DIHK-Forderungen und -Vorschläge

  1. Eine pragmatische Lösung wäre unter anderem eine Überarbeitung der bestehenden Übergangsbestimmungen, um allen Akteuren mehr Zeit zur Auflösung der bestehenden Engpässe zu verschaffen.
  2. Denkbar wären nach Risikoklassen gestaffelte Fristen.  
  3. Um die unnötige Vernichtung bereits produzierter Waren zu verhindern, sei die Abschaffung von Abverkaufsfristen notwendig. 
  4. Es bräuchte zudem eine Sonderregelung für Nischenprodukte (Vergleich Orphan Drugs bei Arzneimitteln). 
  5. Pragmatische Bewertungsansätze für bewährte Bestandsprodukte.

Ankündigungen der EU-Gesundheitsminister vom 09.12.2022

Im Rahmen des Treffens der EU-Gesundheitsminister am 09.12.2022 kündigte Stella Kyriakides, EU-Kommissarin für Gesundheit, drei legislative Maßnahmen an, um die bekannten Probleme der MDR zu lösen: 
  1. Der Übergangszeitraum der Verordnung wird verlängert.
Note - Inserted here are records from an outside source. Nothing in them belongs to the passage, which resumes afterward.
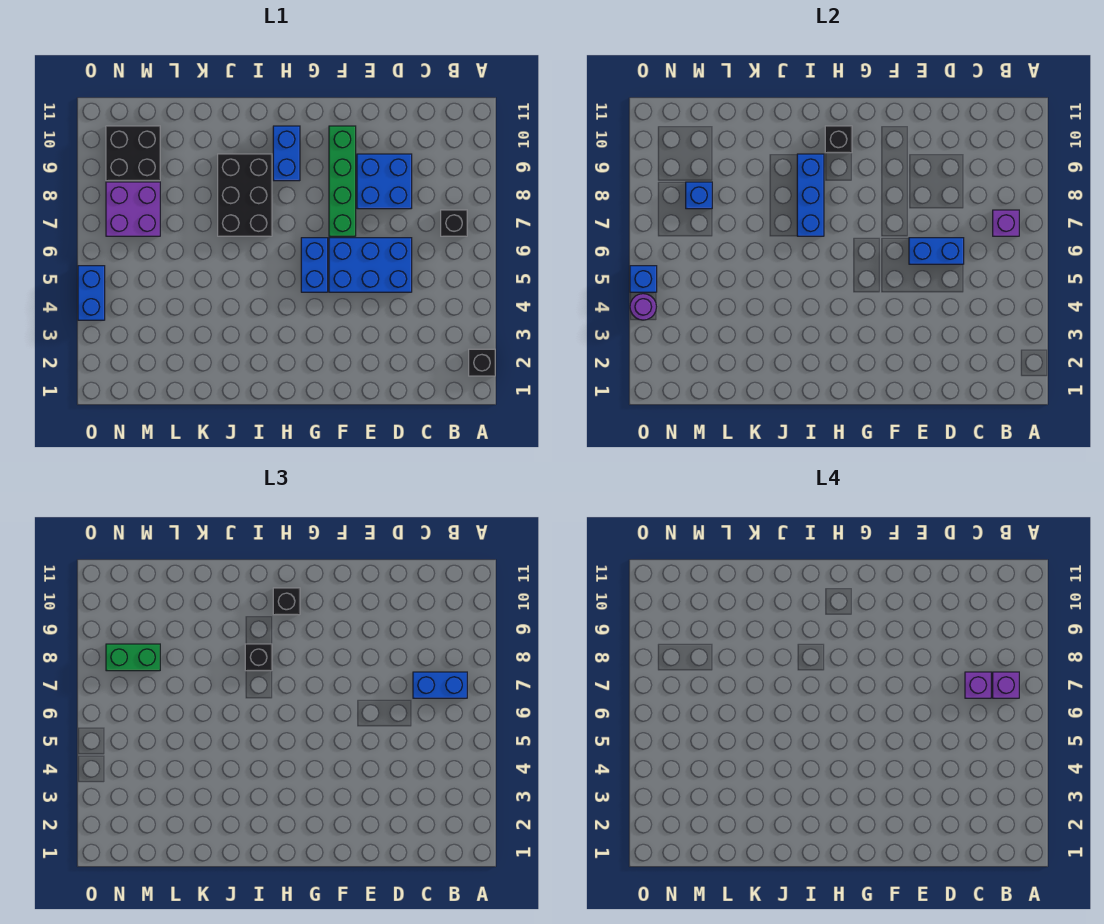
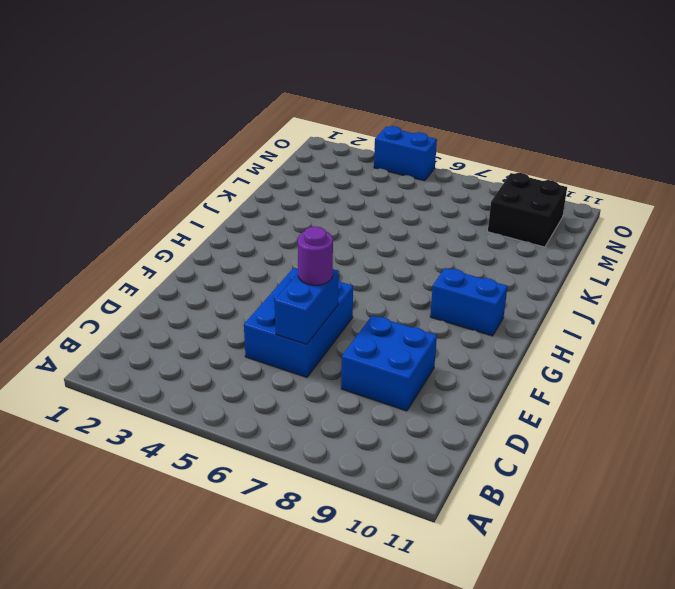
purple 1x1 round brick [298,226,333,285] -> purple 1x1 round brick moved to [630,294,656,320]
none -> black 1x1 brick [469,349,495,376]
none -> black 1x1 brick [441,210,467,236]
none -> green 1x4 brick [329,126,356,236]

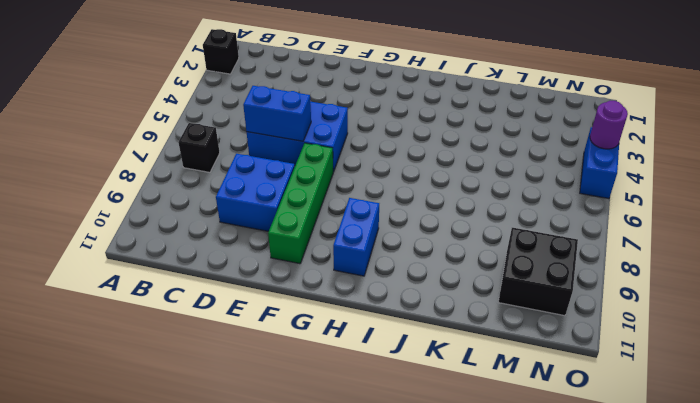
none -> blue 1x2 brick [301,238,328,292]
none -> black 2x3 brick [218,154,272,236]
none -> purple 2x2 brick [106,182,160,236]

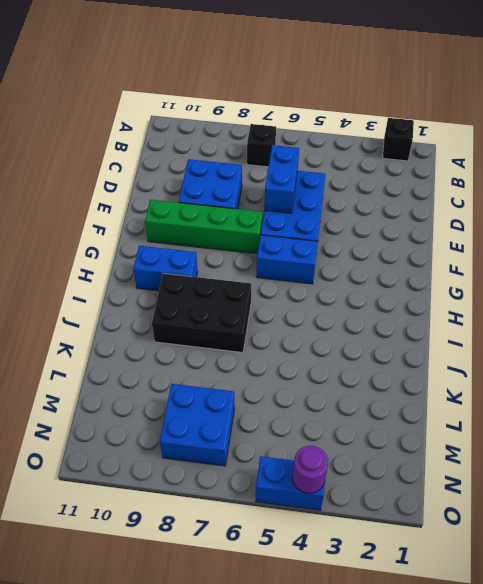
blue 2x2 brick [160,384,235,466] -> purple 2x2 brick [106,182,160,236]
none -> black 2x2 brick [106,126,160,181]
none -> purple 1x1 brick [993,210,1019,236]
none -> black 1x1 brick [825,126,852,153]

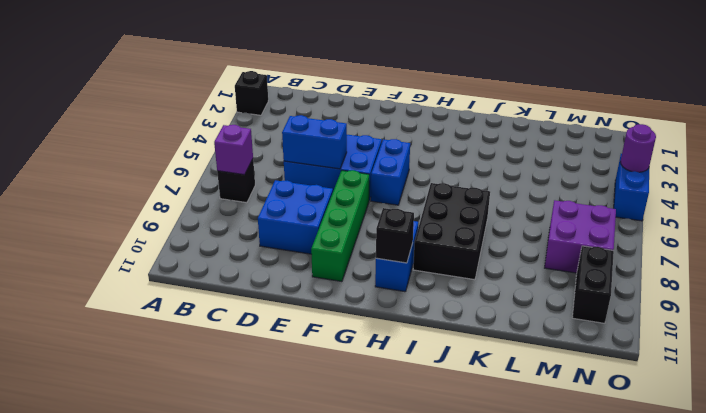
black 1x2 brick [572,246,614,323] -> black 2x2 brick [106,126,160,181]
none -> blue 1x3 brick [797,154,824,236]
none -> blue 1x1 brick [686,182,712,209]
none -> blue 1x1 brick [630,266,657,292]

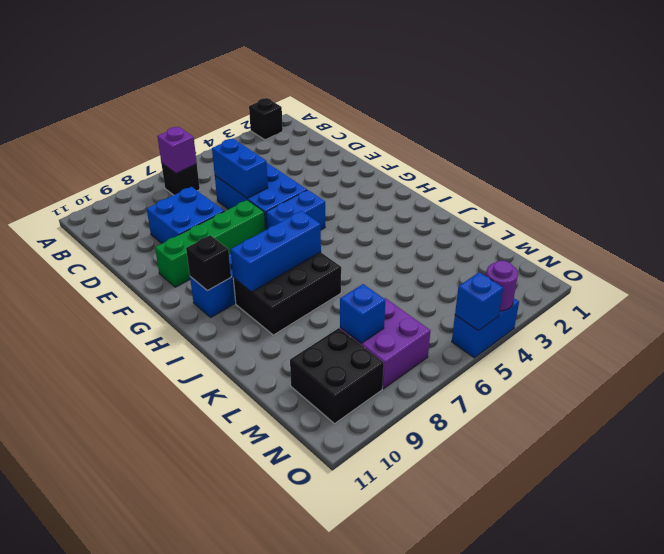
none -> blue 1x2 brick [413,672,467,698]
none -> black 1x1 brick [273,588,300,615]
none -> black 1x1 brick [245,644,272,671]

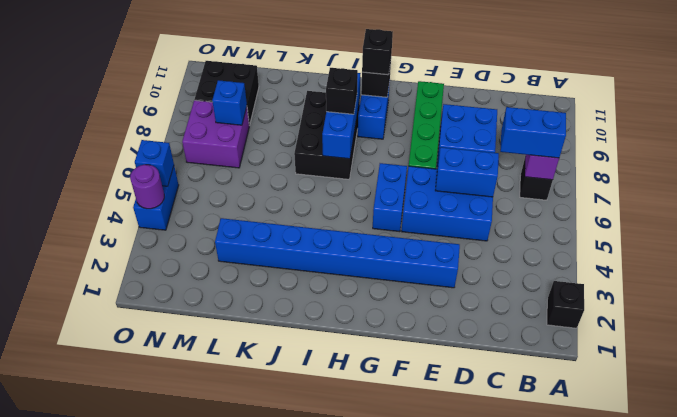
blue 1x8 brick [215,218,460,288] -> none
none -> green 1x2 brick [106,644,160,671]
none -> purple 1x1 brick [993,672,1019,698]
none -> purple 1x1 brick [965,672,991,698]

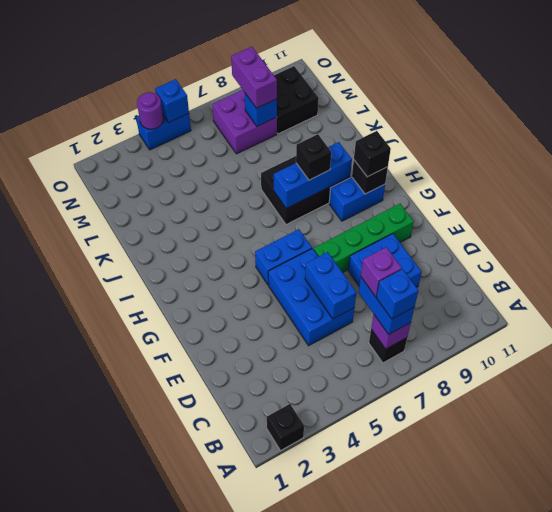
blue 1x1 brick [376,269,418,319] -> purple 1x1 brick [993,672,1019,698]
purple 1x2 brick [231,47,277,108] -> green 1x2 brick [106,644,160,671]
Es soll gestaffelte Fristen geben – für Hochrisikoprodukte bis 2027 und für Medizinprodukte mit mittlerem bis geringem Risiko bis 2028. Falls erforderlich, könnte eine Verlängerung des Übergangszeitraums mit einer Verlängerung der Gültigkeitsdauer von Bescheinigungen kombiniert werden, die gemäß der alten Richtlinien ausgestellt wurden. 
  2. Die Verlängerung unterliegen “bestimmten Bedingungen”. Diese Erweiterung soll vermutlich nur für Produkte gelten, die kein unannehmbares Gesundheits- und Sicherheitsrisiko darstellen, keine wesentlichen Änderungen in Design oder Zweckbestimmung erfahren haben und für die die Hersteller bereits erforderliche Schritte bezüglich der Einleitung des Zertifizierungsprozesses gemäß MDR unternommen haben (z. B. Anpassung des Qualitätsmanagements an die MDR).